WORK INSTRUCTION:
From the records below, copy out exactly the lines from the one containing "Image 2: EM" to the one containing "Image 3: Top", both included. Add nothing else.
BEGIN EXTRACTED MATERIAL
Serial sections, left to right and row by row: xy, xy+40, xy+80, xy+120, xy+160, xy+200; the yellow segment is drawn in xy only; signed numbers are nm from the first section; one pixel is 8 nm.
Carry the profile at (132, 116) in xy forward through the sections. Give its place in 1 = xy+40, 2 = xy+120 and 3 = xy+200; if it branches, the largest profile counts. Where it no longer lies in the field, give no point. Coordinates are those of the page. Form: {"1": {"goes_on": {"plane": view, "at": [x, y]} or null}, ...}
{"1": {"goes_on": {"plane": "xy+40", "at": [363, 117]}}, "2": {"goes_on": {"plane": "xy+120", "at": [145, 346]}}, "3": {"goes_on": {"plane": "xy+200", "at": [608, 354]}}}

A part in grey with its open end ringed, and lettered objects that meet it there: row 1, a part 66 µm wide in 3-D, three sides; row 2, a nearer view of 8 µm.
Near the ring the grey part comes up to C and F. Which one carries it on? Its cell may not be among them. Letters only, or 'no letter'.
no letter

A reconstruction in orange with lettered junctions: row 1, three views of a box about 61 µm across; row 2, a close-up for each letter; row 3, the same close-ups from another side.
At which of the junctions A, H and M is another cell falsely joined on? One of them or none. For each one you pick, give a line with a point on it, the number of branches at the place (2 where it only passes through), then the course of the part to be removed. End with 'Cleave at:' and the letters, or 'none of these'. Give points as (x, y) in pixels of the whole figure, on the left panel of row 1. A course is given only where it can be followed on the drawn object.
END EXTRACTED MATERIAL
BEGIN EXTRACTED MATERIAL
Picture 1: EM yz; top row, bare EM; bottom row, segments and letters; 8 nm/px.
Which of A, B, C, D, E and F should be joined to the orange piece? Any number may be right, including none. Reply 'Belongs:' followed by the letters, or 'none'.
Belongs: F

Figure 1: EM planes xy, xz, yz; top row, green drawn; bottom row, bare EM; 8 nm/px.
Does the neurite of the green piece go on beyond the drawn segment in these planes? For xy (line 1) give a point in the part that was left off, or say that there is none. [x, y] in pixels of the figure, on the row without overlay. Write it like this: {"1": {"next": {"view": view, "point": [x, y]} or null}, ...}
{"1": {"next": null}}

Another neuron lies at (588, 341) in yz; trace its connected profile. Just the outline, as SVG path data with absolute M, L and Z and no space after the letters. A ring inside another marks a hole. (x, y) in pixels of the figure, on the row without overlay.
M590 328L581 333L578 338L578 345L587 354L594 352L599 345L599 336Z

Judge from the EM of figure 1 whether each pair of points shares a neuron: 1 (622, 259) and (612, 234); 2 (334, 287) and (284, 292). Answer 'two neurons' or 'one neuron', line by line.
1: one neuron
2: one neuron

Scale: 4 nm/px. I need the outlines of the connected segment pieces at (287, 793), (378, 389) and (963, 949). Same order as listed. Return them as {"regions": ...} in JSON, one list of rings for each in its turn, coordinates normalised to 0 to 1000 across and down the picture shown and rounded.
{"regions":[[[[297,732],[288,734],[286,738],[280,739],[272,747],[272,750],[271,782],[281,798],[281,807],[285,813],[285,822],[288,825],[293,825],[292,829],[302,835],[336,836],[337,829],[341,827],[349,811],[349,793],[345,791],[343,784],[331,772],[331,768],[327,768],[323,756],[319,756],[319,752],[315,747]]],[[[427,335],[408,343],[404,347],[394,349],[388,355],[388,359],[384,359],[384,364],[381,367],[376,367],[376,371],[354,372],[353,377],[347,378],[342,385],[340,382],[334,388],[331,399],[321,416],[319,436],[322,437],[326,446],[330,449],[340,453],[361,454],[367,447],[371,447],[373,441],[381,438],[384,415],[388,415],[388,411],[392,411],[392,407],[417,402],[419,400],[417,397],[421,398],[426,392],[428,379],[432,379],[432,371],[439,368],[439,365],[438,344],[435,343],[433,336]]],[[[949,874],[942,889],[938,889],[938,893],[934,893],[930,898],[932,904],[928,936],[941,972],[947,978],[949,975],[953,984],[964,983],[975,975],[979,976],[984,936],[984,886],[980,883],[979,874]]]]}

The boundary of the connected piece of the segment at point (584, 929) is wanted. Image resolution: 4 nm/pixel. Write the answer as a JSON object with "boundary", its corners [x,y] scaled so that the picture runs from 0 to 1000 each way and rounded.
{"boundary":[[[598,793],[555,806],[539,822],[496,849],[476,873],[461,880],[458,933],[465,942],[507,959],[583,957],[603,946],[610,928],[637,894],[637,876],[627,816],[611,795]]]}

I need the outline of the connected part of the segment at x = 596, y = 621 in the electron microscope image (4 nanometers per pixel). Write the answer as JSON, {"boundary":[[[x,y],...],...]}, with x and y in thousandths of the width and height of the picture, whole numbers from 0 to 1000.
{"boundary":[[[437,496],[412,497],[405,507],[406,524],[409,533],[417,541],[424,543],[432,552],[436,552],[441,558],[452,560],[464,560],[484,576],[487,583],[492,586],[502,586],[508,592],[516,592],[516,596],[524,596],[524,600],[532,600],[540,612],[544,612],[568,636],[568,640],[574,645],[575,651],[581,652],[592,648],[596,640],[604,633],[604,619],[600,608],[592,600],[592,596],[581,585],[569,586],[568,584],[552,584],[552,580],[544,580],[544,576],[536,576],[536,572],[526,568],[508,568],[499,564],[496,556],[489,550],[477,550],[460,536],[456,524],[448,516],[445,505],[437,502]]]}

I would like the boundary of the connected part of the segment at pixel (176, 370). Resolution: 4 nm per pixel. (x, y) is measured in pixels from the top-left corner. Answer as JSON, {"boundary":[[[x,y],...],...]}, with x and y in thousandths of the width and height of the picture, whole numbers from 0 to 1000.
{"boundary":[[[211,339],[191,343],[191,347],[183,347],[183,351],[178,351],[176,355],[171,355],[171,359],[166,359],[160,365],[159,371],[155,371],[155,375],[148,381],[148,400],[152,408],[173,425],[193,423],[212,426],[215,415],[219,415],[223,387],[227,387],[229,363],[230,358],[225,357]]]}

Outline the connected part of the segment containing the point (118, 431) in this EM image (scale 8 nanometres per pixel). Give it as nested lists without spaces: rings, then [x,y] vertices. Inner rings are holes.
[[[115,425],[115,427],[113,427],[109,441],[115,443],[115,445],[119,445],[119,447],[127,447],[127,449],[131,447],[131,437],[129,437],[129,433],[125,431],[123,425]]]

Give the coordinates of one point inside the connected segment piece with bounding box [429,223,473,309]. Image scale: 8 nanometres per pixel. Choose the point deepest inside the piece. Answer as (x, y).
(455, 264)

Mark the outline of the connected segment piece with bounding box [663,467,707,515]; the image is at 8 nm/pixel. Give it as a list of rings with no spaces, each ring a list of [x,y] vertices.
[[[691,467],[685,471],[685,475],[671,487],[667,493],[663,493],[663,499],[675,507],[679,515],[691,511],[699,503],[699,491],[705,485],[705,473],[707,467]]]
END EXTRACTED MATERIAL
BEGIN EXTRACTED MATERIAL
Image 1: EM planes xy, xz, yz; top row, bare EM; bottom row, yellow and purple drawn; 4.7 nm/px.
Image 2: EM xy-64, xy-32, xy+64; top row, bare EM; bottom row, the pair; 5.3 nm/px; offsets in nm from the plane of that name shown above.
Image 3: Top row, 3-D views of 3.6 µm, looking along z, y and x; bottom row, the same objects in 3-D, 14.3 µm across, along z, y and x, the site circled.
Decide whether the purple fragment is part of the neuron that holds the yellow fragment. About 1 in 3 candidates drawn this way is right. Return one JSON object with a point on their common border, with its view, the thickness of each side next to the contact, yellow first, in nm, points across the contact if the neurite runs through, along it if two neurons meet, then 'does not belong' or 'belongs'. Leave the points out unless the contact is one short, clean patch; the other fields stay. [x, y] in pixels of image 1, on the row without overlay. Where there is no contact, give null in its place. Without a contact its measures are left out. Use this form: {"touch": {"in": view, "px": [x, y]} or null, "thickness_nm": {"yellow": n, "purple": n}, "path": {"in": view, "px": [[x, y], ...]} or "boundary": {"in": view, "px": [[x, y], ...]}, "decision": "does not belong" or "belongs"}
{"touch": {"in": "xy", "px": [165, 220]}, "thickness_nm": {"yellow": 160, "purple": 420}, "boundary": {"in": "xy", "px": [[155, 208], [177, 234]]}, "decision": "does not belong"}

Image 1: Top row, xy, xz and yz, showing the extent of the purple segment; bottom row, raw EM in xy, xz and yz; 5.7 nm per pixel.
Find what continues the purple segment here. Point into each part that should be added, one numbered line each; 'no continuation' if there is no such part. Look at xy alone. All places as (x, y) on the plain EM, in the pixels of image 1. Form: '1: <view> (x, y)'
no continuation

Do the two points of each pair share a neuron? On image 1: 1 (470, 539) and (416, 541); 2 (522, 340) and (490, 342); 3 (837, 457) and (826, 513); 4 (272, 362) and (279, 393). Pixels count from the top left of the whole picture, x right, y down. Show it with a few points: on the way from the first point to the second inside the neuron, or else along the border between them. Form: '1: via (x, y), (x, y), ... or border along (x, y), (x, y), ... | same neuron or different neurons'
END EXTRACTED MATERIAL
SOLUTION TO THE PROBLEM:
Image 2: EM xy-64, xy-32, xy+64; top row, bare EM; bottom row, the pair; 5.3 nm/px; offsets in nm from the plane of that name shown above.
Image 3: Top row, 3-D views of 3.6 µm, looking along z, y and x; bottom row, the same objects in 3-D, 14.3 µm across, along z, y and x, the site circled.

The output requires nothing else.